Dalam menjawab pertanyaan Guy Brown, instruktur bahasa Inggris di CRCS, tetang bagaimana membangun hubungan yang baik dengan mahasiswa. Pembicara mengatakan bahwa mahasiswa Indonesia kadang-kadang tidak percaya diri ketika berkomunikasi dengan native speaker. Persoalannya bukan hanya pada permasalahan bahasa, tetapi juga tentang posisi. Mahasiswa Indonesia berfikir bahwa terdapat kesenjangan hubungan antara mereka dengan English instructor. Oleh karena itu, untuk menyelesaikan masalah ini, English instructor perlu untuk memposisikan diri mereka sebagai teman serta perlu mengetahui kemampuan mahasiswa. Selain itu, English instructor sebaiknya bersifat fleksibel dengan memberi kesempatan kepada mahasiswa untuk berbicara dengan menggunakan bahasa ibu ketika mereka mendapat kesulitan dalam menjelaskan apa yang mereka maksud.
Pada sesi terakhir, pembicara memberikan beberapa saran kepada English instructor CRCS untuk meningkatkan kemampuan menulis mahasiswa. Saran-saran tersebut adalah: Mendorong mahasiswa untuk mengunakan strategi cognitive dan meta-cognitive; Mengajarkan mahasiswa utuk mengedit sendiri tulisan mereka; Mempromosikan diskusi kelas serta mendorong mereka untuk membaca dan menjawab pertanyaan tentang feedback.

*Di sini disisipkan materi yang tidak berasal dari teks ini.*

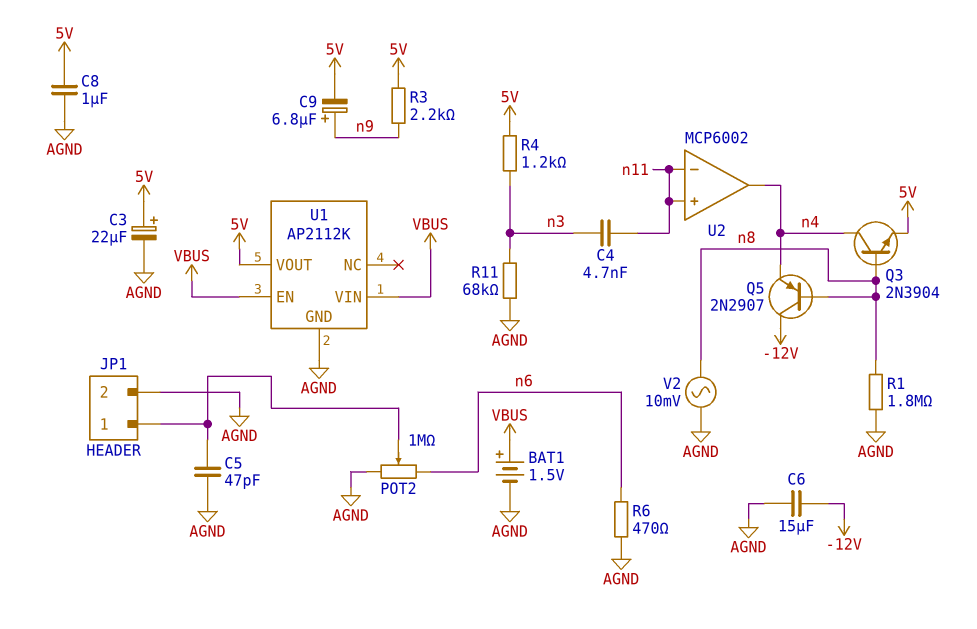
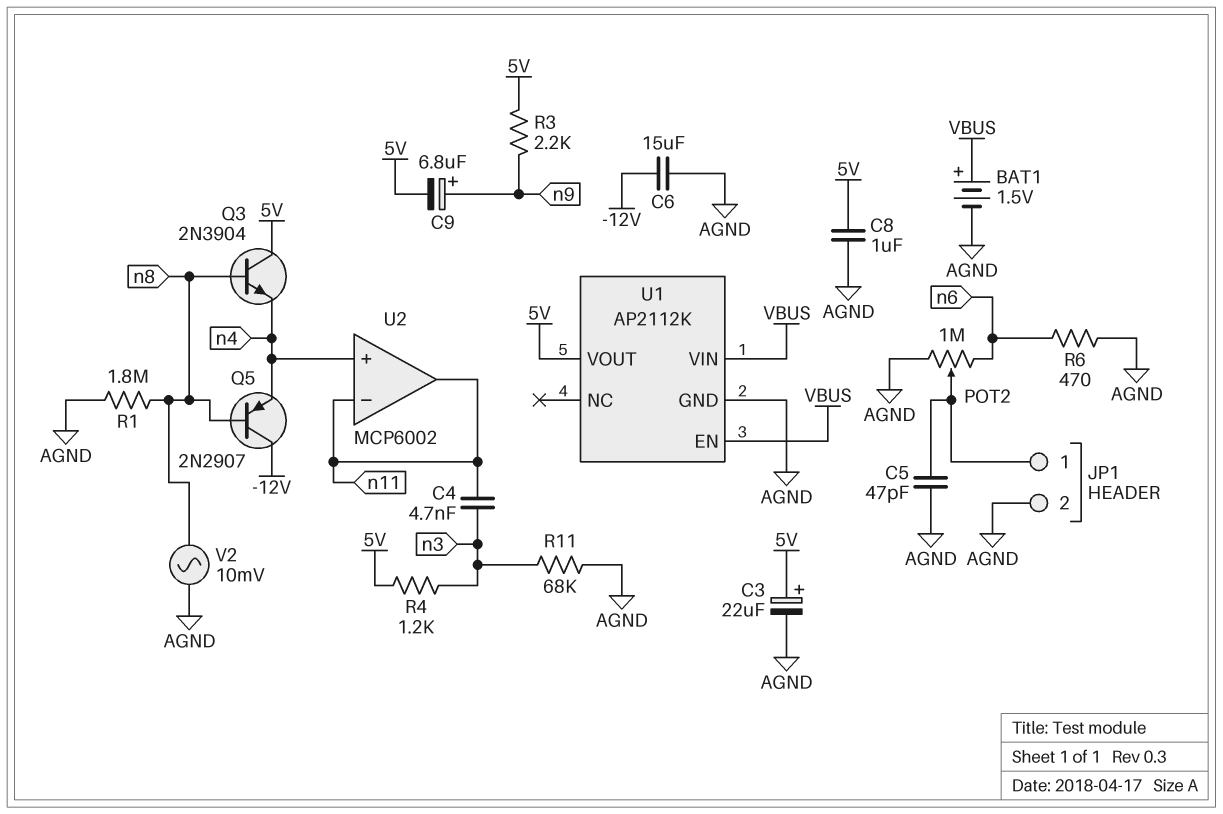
Q3: NPN 2N3904 (B n8, C n4, E 5V) -> NPN 2N3904 (B n8, C 5V, E n4)
U2 pin in+: n11 -> n4
U2 pin out: n4 -> n11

Menurut Niswatin Faoziah, mahasiswa CRCS sangat beruntung karena mereka memiliki English Instructor yang menolong mereka dalam mengoreksi makalah dan thesis serta menjadi konsultan dalam bahasa Inggris. Mahasiswa pada beberapa program akademik tidak memiliki English instructor sebagaimana yang dimiliki CRCS.